X-MEN, Bryan Singer, USA 2000
The first film in the franchise X-MEN opens in 2000 with a sequence that is set in the 1940s in a German concentration camp in Poland. Expecting to see a film about mutants with superpowers, viewers are instead witnessing a series of iconic shots known from films about the Holocaust: watchtowers, muddy ground, barbed wire, slave labor, as well as typical sounds such as barking dogs and shouting. The setting reveals an iconic situation known from many Holocaust testimonies: the separation of families during the selection.

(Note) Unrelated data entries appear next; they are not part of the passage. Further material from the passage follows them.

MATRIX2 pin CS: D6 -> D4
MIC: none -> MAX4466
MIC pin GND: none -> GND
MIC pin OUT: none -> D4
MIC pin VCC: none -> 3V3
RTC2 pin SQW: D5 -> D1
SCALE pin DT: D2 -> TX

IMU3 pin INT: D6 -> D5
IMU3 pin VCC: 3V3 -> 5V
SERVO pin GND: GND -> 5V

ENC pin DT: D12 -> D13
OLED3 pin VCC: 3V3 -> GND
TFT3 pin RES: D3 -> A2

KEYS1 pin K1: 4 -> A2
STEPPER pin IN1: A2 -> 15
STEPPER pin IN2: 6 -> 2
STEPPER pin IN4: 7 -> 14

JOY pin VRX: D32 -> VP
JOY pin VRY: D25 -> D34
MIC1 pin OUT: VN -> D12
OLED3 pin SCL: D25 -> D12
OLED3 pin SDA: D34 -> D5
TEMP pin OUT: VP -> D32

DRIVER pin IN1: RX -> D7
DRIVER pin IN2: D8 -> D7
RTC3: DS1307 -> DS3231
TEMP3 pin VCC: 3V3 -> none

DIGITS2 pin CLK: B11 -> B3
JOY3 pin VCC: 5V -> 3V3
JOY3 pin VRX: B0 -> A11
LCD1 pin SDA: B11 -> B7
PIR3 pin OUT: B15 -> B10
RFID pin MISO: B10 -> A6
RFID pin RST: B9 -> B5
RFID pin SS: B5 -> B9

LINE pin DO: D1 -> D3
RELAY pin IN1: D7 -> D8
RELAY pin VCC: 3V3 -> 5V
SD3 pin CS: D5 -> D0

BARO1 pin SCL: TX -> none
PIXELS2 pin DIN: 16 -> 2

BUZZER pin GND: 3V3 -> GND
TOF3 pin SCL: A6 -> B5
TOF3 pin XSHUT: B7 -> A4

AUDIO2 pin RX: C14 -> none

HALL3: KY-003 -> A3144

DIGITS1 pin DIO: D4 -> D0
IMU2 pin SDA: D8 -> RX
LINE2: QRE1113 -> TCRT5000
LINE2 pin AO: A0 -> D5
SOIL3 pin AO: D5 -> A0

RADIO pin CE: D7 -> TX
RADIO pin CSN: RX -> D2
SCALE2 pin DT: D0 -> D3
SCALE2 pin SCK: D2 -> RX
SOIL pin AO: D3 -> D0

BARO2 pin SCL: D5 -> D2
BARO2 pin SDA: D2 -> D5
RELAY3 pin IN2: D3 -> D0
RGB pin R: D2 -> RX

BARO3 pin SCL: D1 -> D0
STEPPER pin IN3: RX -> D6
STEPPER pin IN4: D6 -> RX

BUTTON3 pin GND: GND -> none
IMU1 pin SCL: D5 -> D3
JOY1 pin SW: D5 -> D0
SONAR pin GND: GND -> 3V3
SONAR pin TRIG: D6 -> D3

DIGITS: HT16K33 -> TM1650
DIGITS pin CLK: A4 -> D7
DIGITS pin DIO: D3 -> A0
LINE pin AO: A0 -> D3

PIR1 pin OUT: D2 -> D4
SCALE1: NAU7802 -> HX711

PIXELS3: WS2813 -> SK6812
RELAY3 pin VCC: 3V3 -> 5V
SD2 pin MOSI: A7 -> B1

People are marked with Yellow Stars that indicate that they are Jews.
The main protagonist of the scene is a boy, and the viewers experience the scene through his eyes. The typical shaking camera and the point-of-view shots indicate the perspective of a witness. The boy sees more iconic signs, among them the number tattooed on the arm of a female prisoner. Like the other iconic images, the number functions as a symbol conveying the specific context to the audience. With the help of these shots, the Holocaust is established as a background for the main storyline focusing on the struggle of mutants for social acceptance and against discrimination and humiliation. It turns out that the young boy is Magneto, a Holocaust survivor and one of the main protagonists of the film series that is based on comic books created by Jack Kirby and Stan Lee. Originally the two Jewish American comic artists intended the stories to reflect the situation of the Afro-American civil rights movement in the 1960s. Magneto and his friend/opponent Professor Xavier symbolised Malcolm X and Martin Luther King as representatives of two diverging concepts: separation vs. equality. Only in the 1980s did Magneto transform into a Holocaust survivor, now closely aligning his experience of loss and exclusion to the Jewish trauma of surviving the Holocaust.
The film version of the X-Men emphasises this dimension even further. The Number Tattoo plays an important role in this (visual) discourse. The first movie refers to it several times. The Number Tattoo is also a visual reference in several of the sequels and prequels, used for symbolising the perspective and experience of Magneto as a survivor. In doing so, the films do not only adopt the specific visual pattern from the original footage - the close-up - but also its context as a symbol of survival. In the third movie THE LAST STAND (2006), director Brett Ratner also emphasises the particular gesture of demonstratively showing the number when Magneto confronts a young generation of mutants with his mark. Furthermore, the specific plot of X-MEN also connects to another contextualising element of the original footage by introducing Magneto as a victim of “medical” experiments conducted in the camp by the German Nazi-doctor Sebastian Shaw alias Klaus Schmidt. This demonstrates that the Number Tattoo and other iconic images are not just superficial gimmicks adapted to the visual setting of the X-MEN movies but a contextualising element that connects the tale of the mutants fighting discrimination with the experiences of the Holocaust.